_TASK A:_
Rewrite the records from the line that has "Adopting the toilet" through the end of the records, replacing "orientation" with "heading" and changing nothing else. Leave out the pictures.

Antony Loewenstein is giving a Berkman Center lunchtime talk on “The Blogging Revolution: Going Online in Repressive Regimes.” He begins by reading a short paper. [Note: I’m live-blogging. Getting it wrong, Missing stuff. And this comes out far choppier than the actual discussion.]

In the paper he says that bloggers are at risk of being silenced in repressive regimes In Antony’s home, Australia, the PM is proposing filtering child porn and “excessively violent” sites. There has also been talk of blocking euthanasia and pro-anorexia sites. Wha next? Block Hamas sites? (Antony does not consider Hamas to be a terrorist group.) Despite all this, Australia isn’t one of the more repressive regimes when it comes to the Net. Antony’s book looks at bloggers’ attitudes toward their governments. E,.g., bloggers in the Middle East generally are angry at their governments for repressing the rise of Islamic government. There is a widespread desire to make incremental change without government involvement. Bloggers everywhere are unpacking issues governments would rather hide from view. “Blogging is not in itself revolutionary but the act of expressing yourself online can be.” Many of the bloggers he met with were aware of their international audience and hoped that would bring pressure on their regimes. They are also angry at global companies such as Microsoft, Yahoo, and Google in enabling the restrictions on the Net. “International laws and norms must be applied.” We need ethical labeling on media, as we have Fair Trade labels. And it’s not just other countries that we need to worry about it. Sen. Lieberman pressured YouTube to remove videos from supposedly Islamic fundamentalist terrorists. Blogging lets people write and publish without a Western filter.”

_TASK B:_
Write out the notes on the blogging talk in full, word for word.

_SOURCE DATA:_
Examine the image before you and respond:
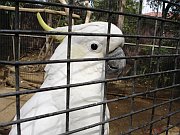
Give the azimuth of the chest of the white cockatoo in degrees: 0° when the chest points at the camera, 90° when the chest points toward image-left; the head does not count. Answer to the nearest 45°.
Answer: approximately 270°
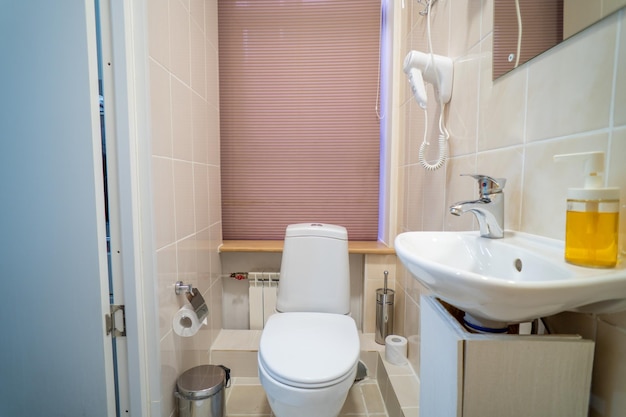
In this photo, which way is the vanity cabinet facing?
to the viewer's left

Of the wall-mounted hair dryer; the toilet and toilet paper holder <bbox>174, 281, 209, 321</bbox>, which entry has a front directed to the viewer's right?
the toilet paper holder

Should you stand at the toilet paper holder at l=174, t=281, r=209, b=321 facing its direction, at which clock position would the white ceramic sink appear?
The white ceramic sink is roughly at 2 o'clock from the toilet paper holder.

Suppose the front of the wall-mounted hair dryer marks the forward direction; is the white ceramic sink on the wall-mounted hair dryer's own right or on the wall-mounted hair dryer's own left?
on the wall-mounted hair dryer's own left

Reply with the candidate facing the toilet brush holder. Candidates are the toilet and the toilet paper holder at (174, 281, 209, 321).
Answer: the toilet paper holder

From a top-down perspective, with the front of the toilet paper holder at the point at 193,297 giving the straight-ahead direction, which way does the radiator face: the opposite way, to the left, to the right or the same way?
to the right

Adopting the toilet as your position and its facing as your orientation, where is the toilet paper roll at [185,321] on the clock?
The toilet paper roll is roughly at 3 o'clock from the toilet.

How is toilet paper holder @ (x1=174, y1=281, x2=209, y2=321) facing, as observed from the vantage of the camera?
facing to the right of the viewer
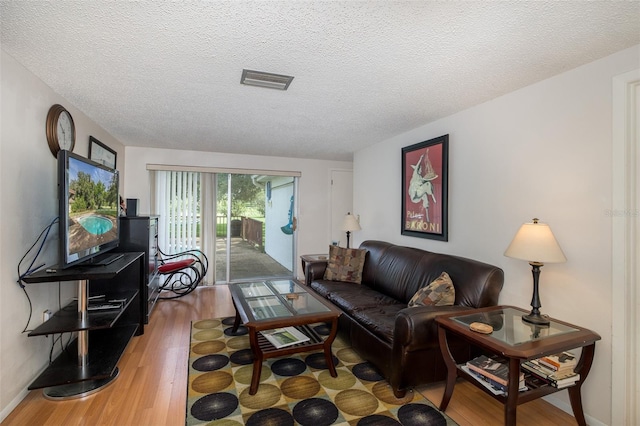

_RESULT A:_
Adopting the toilet as your position and its facing as your heading, where is the toilet paper roll at [185,321] on the clock?
The toilet paper roll is roughly at 3 o'clock from the toilet.

How is toilet paper holder @ (x1=174, y1=281, x2=209, y2=321) facing, as observed from the vantage of the camera?
facing to the right of the viewer

_RESULT B:_
Antony Loewenstein is giving a Berkman Center lunchtime talk on “The Blogging Revolution: Going Online in Repressive Regimes.” He begins by reading a short paper. [Note: I’m live-blogging. Getting it wrong, Missing stuff. And this comes out far choppier than the actual discussion.]

In the paper he says that bloggers are at risk of being silenced in repressive regimes In Antony’s home, Australia, the PM is proposing filtering child porn and “excessively violent” sites. There has also been talk of blocking euthanasia and pro-anorexia sites. Wha next? Block Hamas sites? (Antony does not consider Hamas to be a terrorist group.) Despite all this, Australia isn’t one of the more repressive regimes when it comes to the Net. Antony’s book looks at bloggers’ attitudes toward their governments. E,.g., bloggers in the Middle East generally are angry at their governments for repressing the rise of Islamic government. There is a widespread desire to make incremental change without government involvement. Bloggers everywhere are unpacking issues governments would rather hide from view. “Blogging is not in itself revolutionary but the act of expressing yourself online can be.” Many of the bloggers he met with were aware of their international audience and hoped that would bring pressure on their regimes. They are also angry at global companies such as Microsoft, Yahoo, and Google in enabling the restrictions on the Net. “International laws and norms must be applied.” We need ethical labeling on media, as we have Fair Trade labels. And it’s not just other countries that we need to worry about it. Sen. Lieberman pressured YouTube to remove videos from supposedly Islamic fundamentalist terrorists. Blogging lets people write and publish without a Western filter.”